AOpacks Angola, a plastic transformation industry, produces packaging, disposable materials, components and systems for the civil construction sector and is one of the more than a thousand exhibitors that present their products, from this Tuesday until Saturday, at the 38th edition of the Luanda International Fair (Filda).

Speaking to Lusa, Erick dos Santos Martins, the company's commercial and administrative director, said that the country's current macroeconomic scenario, marked by the devaluation of the kwanza and the shortage of foreign exchange, led the company to focus on recycling.

"We are very concerned about [the current economic situation] and we are mainly attentive to the exchange rate devaluation and that is why we are betting precisely on recycling, since plastic 'commodities', with this exchange rate fluctuation, have increased their prices", said the Brazilian manager.

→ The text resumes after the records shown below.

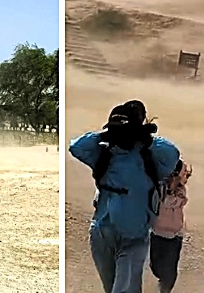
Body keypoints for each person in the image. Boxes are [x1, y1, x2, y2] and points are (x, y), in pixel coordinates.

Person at [70, 100, 180, 293]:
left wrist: (145, 137)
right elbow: (76, 147)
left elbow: (173, 155)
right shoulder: (104, 152)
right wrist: (105, 134)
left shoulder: (150, 155)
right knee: (111, 286)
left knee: (124, 290)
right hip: (102, 232)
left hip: (134, 236)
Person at [149, 158, 191, 293]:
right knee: (155, 266)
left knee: (170, 271)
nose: (186, 178)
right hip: (157, 234)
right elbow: (164, 203)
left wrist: (174, 187)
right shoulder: (159, 189)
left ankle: (165, 289)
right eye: (184, 175)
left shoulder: (181, 191)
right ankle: (162, 281)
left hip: (174, 237)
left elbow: (176, 202)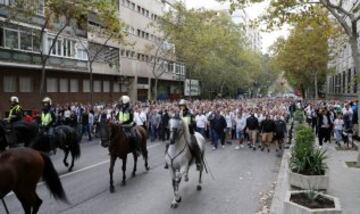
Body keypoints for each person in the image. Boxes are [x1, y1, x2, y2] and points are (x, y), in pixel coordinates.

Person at [179, 99, 202, 169]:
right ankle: (169, 160)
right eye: (180, 106)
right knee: (170, 143)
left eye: (182, 106)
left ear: (185, 106)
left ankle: (198, 162)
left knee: (195, 145)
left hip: (189, 133)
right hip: (180, 134)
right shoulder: (179, 114)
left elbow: (194, 124)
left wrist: (187, 125)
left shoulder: (191, 114)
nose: (181, 107)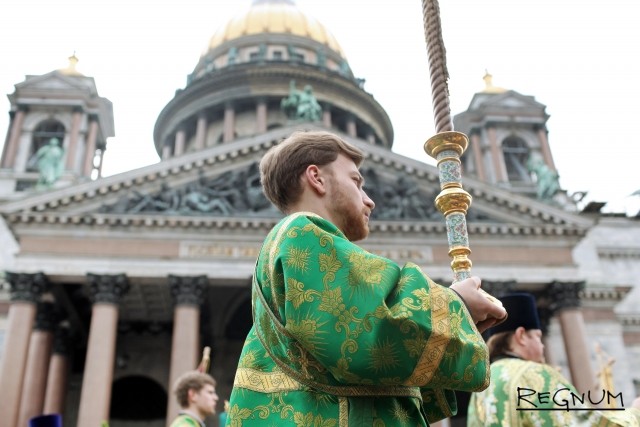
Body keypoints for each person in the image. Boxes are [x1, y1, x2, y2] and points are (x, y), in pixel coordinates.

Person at [226, 130, 507, 425]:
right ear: (316, 178)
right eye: (356, 182)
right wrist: (456, 303)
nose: (370, 200)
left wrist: (454, 321)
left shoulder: (297, 242)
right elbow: (366, 337)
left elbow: (370, 373)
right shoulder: (303, 233)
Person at [467, 293, 640, 426]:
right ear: (521, 336)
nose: (543, 348)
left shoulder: (482, 385)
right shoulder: (534, 375)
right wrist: (635, 413)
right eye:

In view of the currency devaluation, the company, with 100 percent national labor, decided to create alternatives using recycled products, collaborating with waste collectors.

"We had to create alternatives that are recycled products, which generate jobs, where we work in partnership with communities of waste collectors", he stressed.

"All of this has fostered and brought new jobs and helped us to see a new perspective within our investment and our work", said Erick dos Santos Martins, who brought the transformation of plastic as a motto for Filda.

According to the businessman, the transformation of plastic appears as the motto of his exhibition at the Luanda fair because the company opts for its reuse, rejecting the idea of seeing plastic as "the great villain".

"Plastic, without proper recycling and without proper reuse, is a villain, so we brought the news that they are products made from national recycled products", he justified.

The plastic business, he added, "is profitable from the moment there is work", noting, however, that despite the reduction in its consumption, due to the country's current situation, work does not stop, and it is already planning the business enlargement.

"We know that we are not going through an easy period, where consumption decreases, but that does not discourage us and we believe that things will improve, we are working hard so that we are positioned in the market", he concluded.

The 38th edition of Filda, inaugurated this Tuesday by the President, João Lourenço, takes place in the Special Economic Zone (ZEE) Luanda-Bengo until Saturday.